20 Ağu 2008

Oynadığım Oyunlar 1 / Çelik Çomak

Ortaokulu bitirene kadar, Muş'un Bulanık ilçesinde geçirdiğim çocukluk yıllarımla ilgili baskın duygum hep canımın sıkıldığıydı. Kışları soğuk ve yağışlı, yazları sıcak ve kurak geçen bu coğrafya, oyun oynamak için çok da elverişli değildi. Herşeye rağmen keyifle oynadığım oyunları, benim oynamayı pek sevmediğim ama mahalle çocuklarının oynadığı oyunları bir bir anımsıyorum.
Severek oynadığım oyunlardan biri çelik çomaktı.
Oyun için her oyuncunun 50-70 cm bir ağaç sopası olurdu elinde ve bir tane de ortak 15-20 cm boyunda çomak gerekirdi.
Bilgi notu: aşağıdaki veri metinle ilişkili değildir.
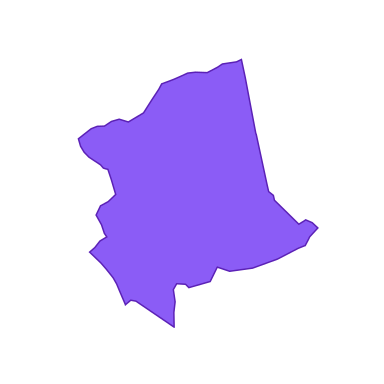 Djourf Al Ahmar, Sila, Chad (Robinson projection), rotated 229°
{"feature_id": "50815135B90510100968968", "entity_name": "Djourf Al Ahmar", "entity_type": "district", "adm_level": 2, "iso_a3": "TCD", "parent_name": "Chad", "parent_adm1": "Sila", "projection": "robinson", "projection_center": [20.609, 12.361], "detail": "fine", "context": "isolated", "style": "filled", "palette": "violet", "viewbox_px": 384, "rotation_deg": 229, "n_neighbors": 0, "source": "geoboundaries", "source_scale": "gbopen_adm2", "svg_char_len": 1250}
<svg xmlns="http://www.w3.org/2000/svg" viewBox="0 0 384 384"><g transform="rotate(229 192 192)"><path d="M101.8,89.9L113.0,99.3L120.2,107.2L130.6,113.9L132.8,120.2L132.8,120.3L126.6,126.6L121.9,126.9L112.5,147.0L118.7,161.7L118.7,161.8L107.5,168.4L94.8,187.8L85.3,212.5L79.8,235.3L77.4,242.2L77.3,242.3L80.0,249.2L80.9,251.2L81.0,251.7L82.3,263.4L90.0,262.6L96.4,259.5L96.4,259.3L96.8,256.0L96.9,255.9L97.6,251.5L100.1,251.3L117.8,249.9L131.7,248.8L136.1,251.2L139.9,250.5L142.0,250.1L148.9,253.8L193.4,278.3L194.4,278.6L243.5,307.3L259.6,316.2L261.0,311.0L268.7,298.9L269.4,293.2L272.1,281.8L280.2,273.1L284.6,266.7L286.9,258.8L288.9,252.4L290.7,247.4L293.5,240.1L291.3,234.3L287.8,221.8L283.5,207.3L286.6,189.9L294.7,184.8L298.1,177.5L299.2,169.1L303.7,163.6L305.9,157.4L306.7,141.2L299.6,137.9L292.8,136.7L285.8,137.1L272.5,140.8L268.2,140.8L266.2,142.0L264.3,143.4L254.2,139.2L240.2,132.8L239.7,122.5L239.7,122.4L241.6,113.9L237.5,104.5L233.2,103.6L226.6,102.2L218.2,98.7L215.2,98.4L214.0,98.2L215.4,90.4L213.8,82.2L213.8,75.3L198.0,76.7L190.4,76.7L179.0,76.2L172.0,74.8L168.1,73.5L164.5,72.3L150.8,67.9L150.6,67.8L150.6,68.5L150.5,74.6L150.5,74.8L146.4,78.1L101.9,89.8L101.8,89.9Z" fill="#8b5cf6" stroke="#5b21b6" stroke-width="1.5"/></g></svg>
Oyun iki takım halinde oynanırdı, ideal takım sayıları 3-3 veya 4-4 idi. Eğer yeterli oyuncu yoksa 2-2'i de oynanabilirdi.
Oyuna ilk başlayacak takım kurayla belirlenirdi.

Toprakta bir başlangıç noktası oluşturulur (5 cm çapında bir çukur) bu noktanın etrafına 2 metre çapında bir çember çizilirdi. Başlayan takımın ilk oyuncusu başlangıç noktasından elindeki sopayla çomağa vururdu (önceden belirlenmiş bir doğrultuda) rakip takım oyuncuları ise bu vuruş yönünde belli aralıklarla ellerindeki sopalarla dizilir beklerler ve gelen çomağı havada vurmaya çalışırlardı. Eğer çomağa yere düşmeden önce sopalarıyla vurabilirlerse atışı yapan oyuncu yanar sıra takımın öbür oyuncusuna geçerdi. Havada vuramazlarsa, çomağı yere düştüğü yerden alıp, yere çizilmiş çemberin içine atmaya çalışırlardı, çemberdeki oyuncu ise çomağın çembere girmesini engellemeye çalışırdı. Çomak çembere düşerse sıra öbür oyuncuya geçerdi. Eğer çomak çembere girmezse bu sefer düştüğü yerde, önce uç tarafına vurularak havalandırılır sonra havadayken yeni bir vuruşla çemberden uzaklaştırılmaya çalışılırdı.
Uzaklaştırılma başarılı olmazsa karşı takım bu sefer çok daha yakında olduğu için çomağı çembere daha rahat atabilirlerdi.
Başarılı olmak, çomağı çok uzak mesafelere gönderebilme ve havada çomağı vurabilme becerilerine bağlıydı. Tabi sopanın ağacının kalınlığı ve kalitesi de çok önemliydi. Severek oynadığım bir oyundu, vuruşu eğer çomağın uygun yerine tutturabilirsem öyle bir vınlamayla giderdi ki kimse tutamazdı.
Bu oyun sadece ilkbahar ve sonbaharda oynanabilirdi. Fakat hem uygun havayı bulmak hem oynayacak arkadaşları bulmak ve oyunu başlatmak çok zordu. Her yer bu mevsimlerde genellikle çamur olduğundan, oyun sonunda evden azar işitmek işten bile değildi.
Bazen daha takımları oluşturma aşamasında, bu bizden olsun, o sizden olsun derken oyun hiç başlayamazdı. Oyun kurulamayınca, mahalleli çocuklar arasında çoğu zaman itişip kakışmaca başlardı ki, bundan hiç hoşlanmazdım, sinir olup bir kenara çekilir onları izler veya eve kaçardım.